First-Ever Aviation Emissions Standard Bolstered by Volpe Assessment

Thursday, March 24, 2016

The international aviation community is on the cusp of certifying a first-ever carbon dioxide (CO2) emissions standard for commercial aircraft.

Experts on the International Civil Aviation Organization (ICAO) Committee on Aviation and Environmental Protection (CAEP) agreed in February to a CO2 standard that would apply to commercial aircraft types accounting for more than 92 percent of all aviation emissions.

“At Volpe, we conducted the environmental and economic modeling that informed this agreement on aircraft emissions,” said Gregg Fleming, director of Policy, Planning, and Environment at Volpe. “The U.S. modeling, conducted on behalf of the Federal Aviation Administration, was complemented by modeling from the European Union, which served as a second check on our results to make sure the CAEP had the best possible information available.”

Weighing 10 Scenarios for Emissions

The new technology-based standard was agreed to by CAEP’s 22 member states with support from over 170 international experts. With guidance from CAEP experts, the Volpe modelers assessed the cost effectiveness of 10 stringency options.

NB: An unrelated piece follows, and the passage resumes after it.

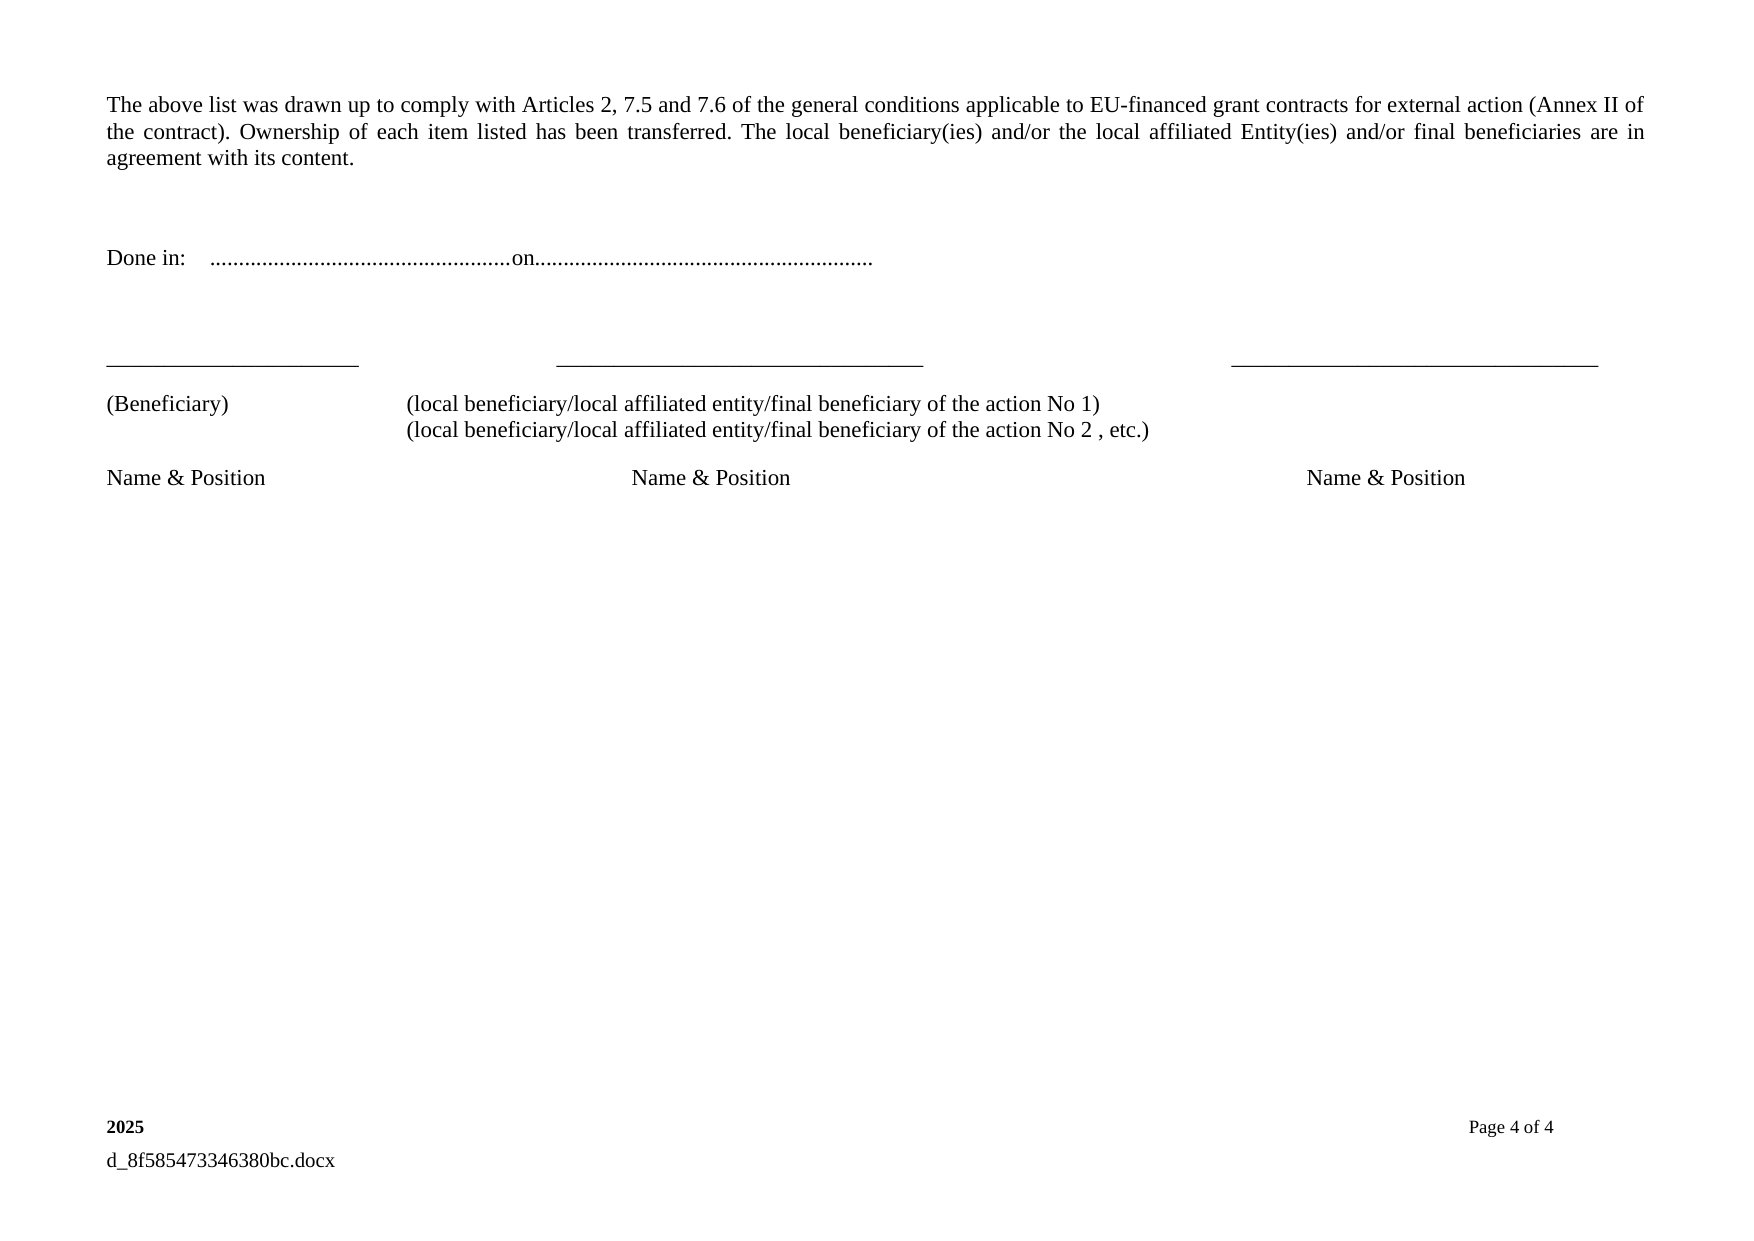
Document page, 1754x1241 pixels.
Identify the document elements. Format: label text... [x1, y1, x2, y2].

The stringency options, ranked 1 to 10, aimed to reduce aircraft CO2 emissions by integrating fuel efficient technologies into aircraft design and development. The Volpe assessment showed what would happen to CO2 emissions if an option took effect in different years, and demonstrated whether specific aircraft models would pass or fail the standard.

The final agreed-upon standard—nearly the most stringent option assessed—would apply to new aircraft as well as in-production aircraft.

A CO2 emissions standard for aircraft could reduce carbon pollution by 650 million metric tons between 2020 and 2040...the same as removing more than 140 million cars from the road for a year. Sources: Volpe and the White House.

“Even though it’s a CO2 standard, we not only looked at benefits associated with reduced CO2 emissions, we also looked at the palette of environmental tradeoffs,” Fleming said. “There are several interdependencies—we examined other pollutants, including noise. But the key driving factor is fuel burn.”

If the standard is accepted by the full ICAO body, Volpe modelers estimate that carbon pollution could fall by more than 650 million metric tons between 2020 and 2040—the same as removing more than 140 million cars from the road for a year.

The move would also reduce fuel burn by 4 percent by 2028, compared to 2015 aircraft models, and would produce monetary benefits.

Movement Toward International Adoption

The standard will move to the ICAO aviation governing council this summer, and will then be considered by the larger ICAO assembly. If approved, the standard will be binding for international air travel between the 191 ICAO member nations, beginning on January 1, 2020.

In the interim, each nation also has a unique process for implementing this new international standard into domestic regulations. Here in the U.S., both the Environmental Protection Agency and the Federal Aviation Administration (FAA) have the rulemaking responsibilities of establishing the new CO2 emissions levels and then enforcing the emissions level through aircraft certification, respectively.

To fully understand the suite of environmental benefits, Volpe modelers used the Aviation Environmental Design Tool (AEDT), which a Volpe-led team developed on behalf of the FAA. AEDT dynamically models aircraft weight and performance characteristics and weather conditions, and calculates the resulting noise, air quality, greenhouse gas emissions, and fuel burn.

A photo of a commercial plane on a runway.